The board next raises a point that the plaintiff was barred from asserting a breach of contract because he declined to accept other job opportunities he could have taken and, instead, elected to pursue a doctorate degree at Oklahoma State University during the school year. The trial court reduced plaintiff's damages because of the benefit he gained in going back to college but held it did not completely bar the plaintiff from recovery. There is evidence to establish that the plaintiff made a diligent effort to find other employment after the nonrenewal of his contract at the community junior college and that he decided to return to Oklahoma State University in pursuit of his doctorate degree only after doing his best to find another position. We cannot say that the plaintiff waived his rights or was barred from asserting his claim against the defendant board of trustees for breach of contract.

The board next contends that the trial court erred in admitting into evidence exhibit 27, which was a handwritten list of the plaintiff's claimed expenses in traveling to different schools in search of work, and also a statement of farm losses incurred when plaintiff was compelled to leave the Butler County area.

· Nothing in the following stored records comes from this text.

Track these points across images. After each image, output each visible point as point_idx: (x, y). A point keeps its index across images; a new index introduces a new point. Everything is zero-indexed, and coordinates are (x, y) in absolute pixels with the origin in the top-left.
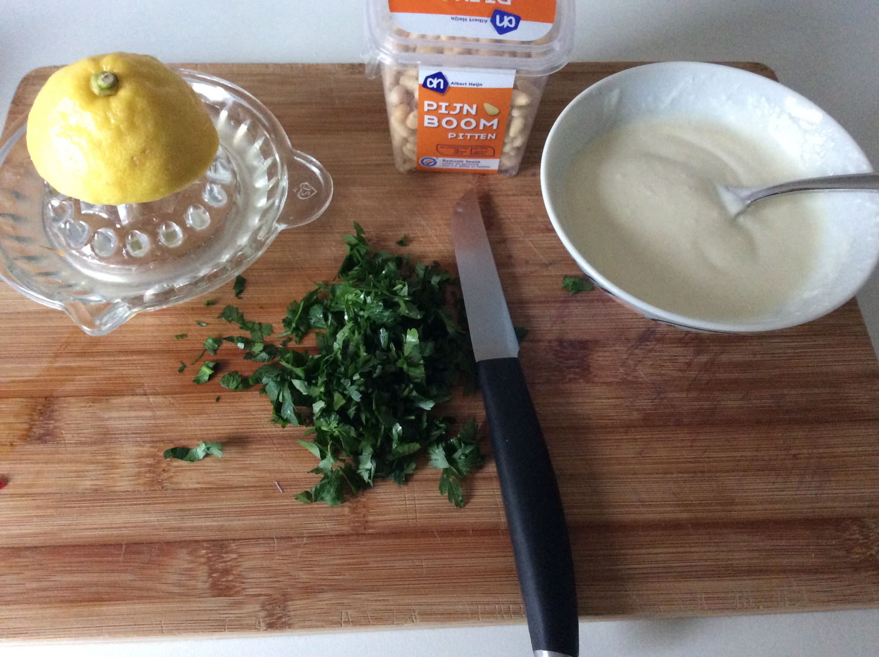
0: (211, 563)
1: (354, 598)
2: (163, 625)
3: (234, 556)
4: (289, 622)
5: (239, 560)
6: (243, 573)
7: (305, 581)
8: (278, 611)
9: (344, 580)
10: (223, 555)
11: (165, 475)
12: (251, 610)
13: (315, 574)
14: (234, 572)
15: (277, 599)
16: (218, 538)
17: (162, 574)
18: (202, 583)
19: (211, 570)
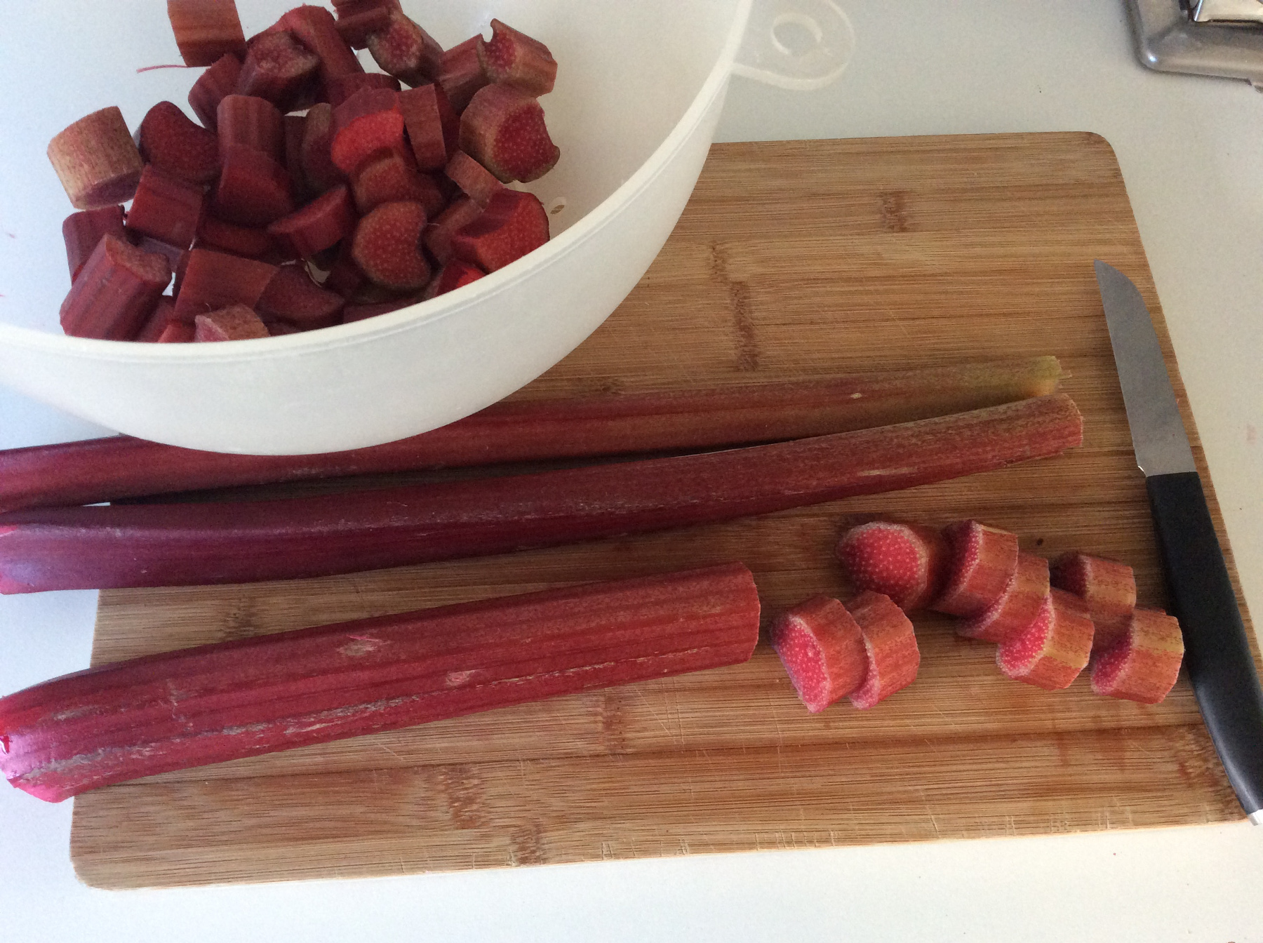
0: (450, 791)
1: (615, 829)
2: (403, 864)
3: (476, 782)
4: (545, 856)
5: (482, 787)
6: (488, 801)
7: (558, 809)
8: (531, 845)
9: (601, 808)
10: (464, 781)
12: (500, 844)
13: (567, 801)
14: (478, 800)
15: (527, 831)
16: (456, 761)
17: (397, 805)
18: (442, 813)
19: (451, 798)
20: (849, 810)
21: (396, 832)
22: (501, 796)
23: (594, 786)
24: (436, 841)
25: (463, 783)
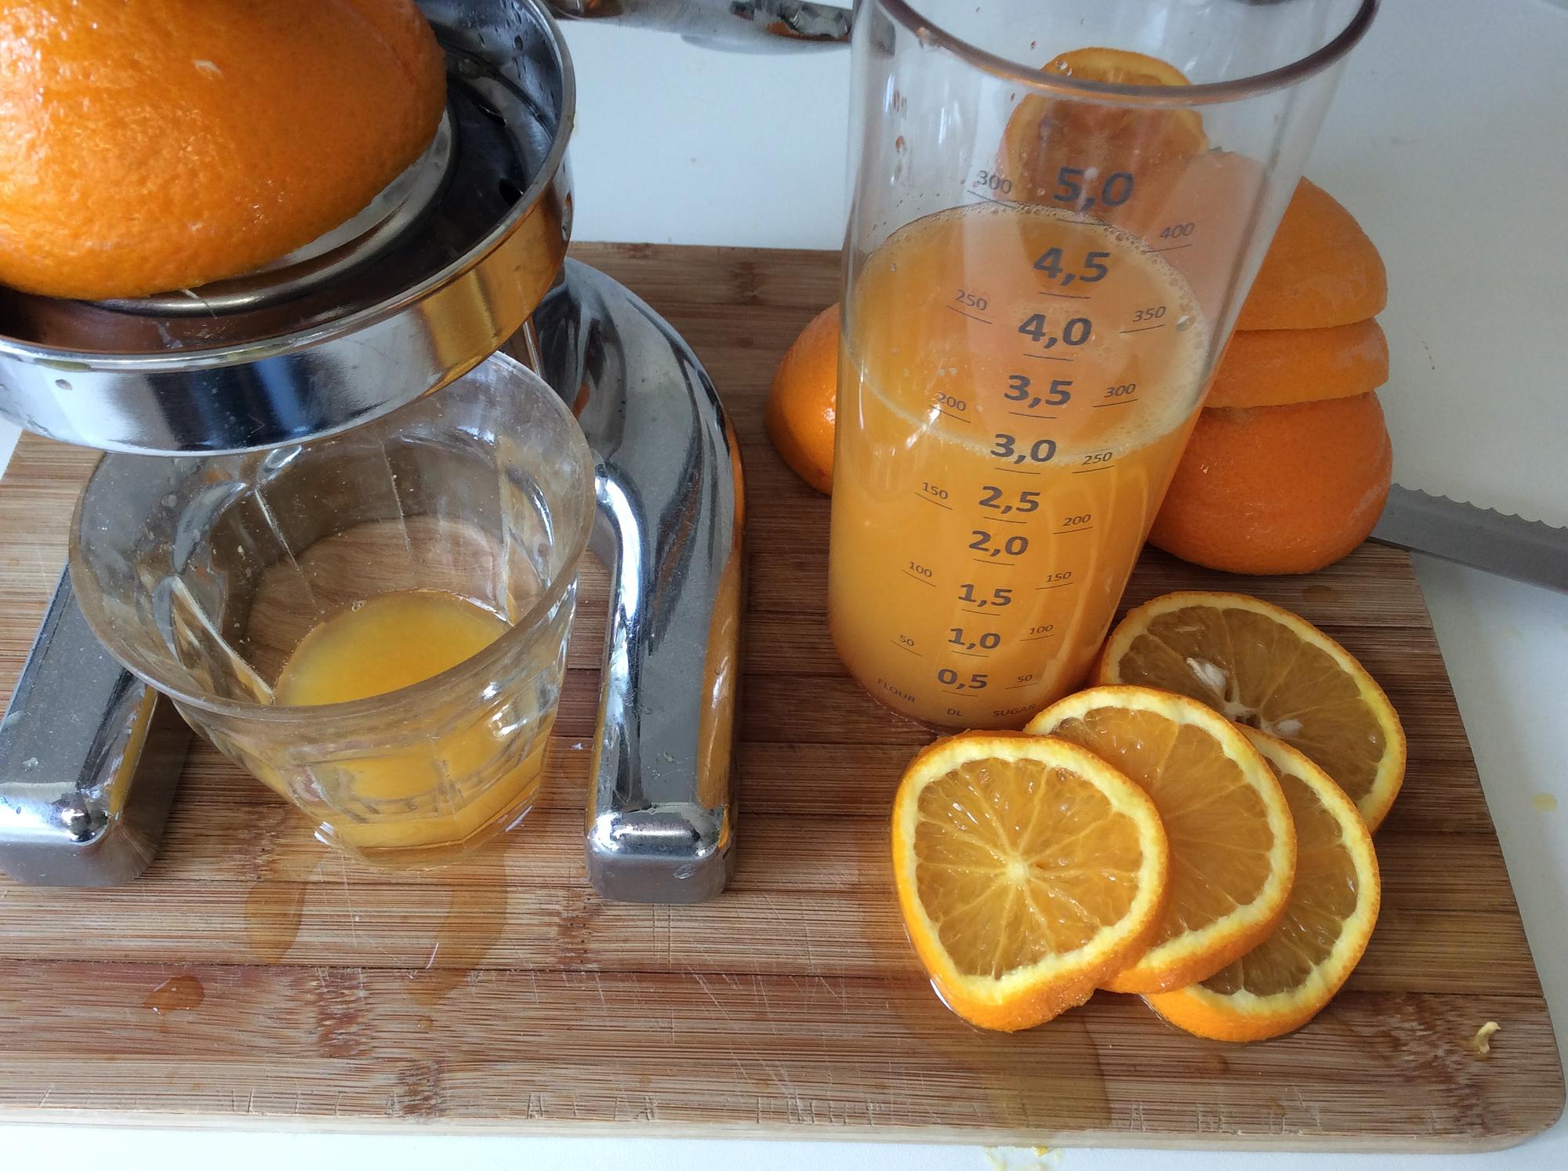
0: (321, 1003)
1: (552, 1075)
2: (235, 1099)
3: (362, 993)
4: (441, 1106)
5: (370, 1001)
6: (375, 1023)
7: (474, 1041)
8: (426, 1088)
9: (539, 1044)
10: (345, 991)
11: (265, 857)
12: (382, 1082)
13: (493, 1031)
14: (360, 1020)
15: (424, 1068)
16: (341, 962)
17: (243, 1016)
18: (305, 1034)
19: (322, 1014)
20: (900, 1074)
21: (232, 1053)
22: (394, 1017)
23: (532, 1014)
24: (292, 1071)
25: (343, 993)
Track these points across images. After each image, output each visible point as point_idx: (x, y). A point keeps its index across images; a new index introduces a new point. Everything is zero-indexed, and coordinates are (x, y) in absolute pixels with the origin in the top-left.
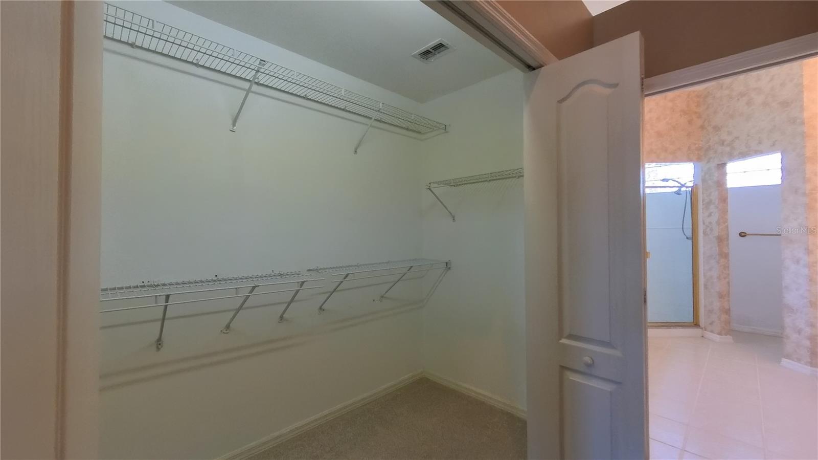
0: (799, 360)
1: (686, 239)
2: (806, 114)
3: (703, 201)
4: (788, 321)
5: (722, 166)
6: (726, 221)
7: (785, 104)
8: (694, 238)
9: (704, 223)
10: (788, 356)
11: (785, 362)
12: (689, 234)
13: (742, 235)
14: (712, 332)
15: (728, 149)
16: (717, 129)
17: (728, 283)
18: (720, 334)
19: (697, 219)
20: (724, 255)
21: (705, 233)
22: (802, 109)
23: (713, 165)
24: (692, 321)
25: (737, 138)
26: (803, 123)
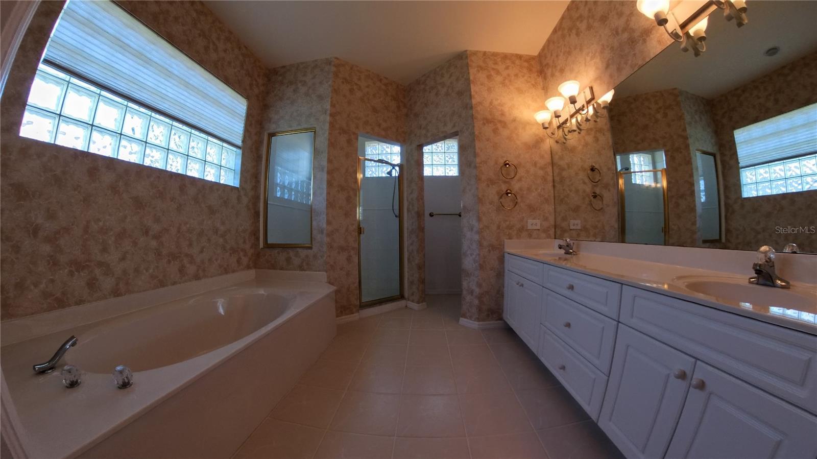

The plaintiff testified extensively about these items and he was fully cross-examined thereon by defendant's counsel. The trial court correctly observed that many of the claimed damages were speculative and remote. We find no error in the admission of this exhibit into evidence.

On the cross-appeal plaintiff Boatright maintains that the trial court erred in limiting his damages to one-half of his 1975-76 contract salary and the sum of $300 incurred in searching for new employment. The plaintiff mitigated some of his damages by attending Oklahoma State University, as noted above. Many of the items of damage claimed by the plaintiff were speculative and not within the contemplation of the parties at the time the contract was entered into. The trial court weighed all of the evidence presented and took into consideration the value of the plaintiff's continuing education at Oklahoma State University. It awarded plaintiff one-half a year's loss of wages and $300 in *334 expenses incurred in looking for other employment. There is substantial evidence to support the findings of the district court. For the reasons set forth above, we have concluded that the case should be affirmed on both the appeal and cross-appeal. This was essentially a fact case to be determined from the evidence presented by the parties. The findings of fact and conclusions of law of the trial court are in all respects supported by substantial evidence and must be upheld on appeal.

The judgment of the district court is affirmed.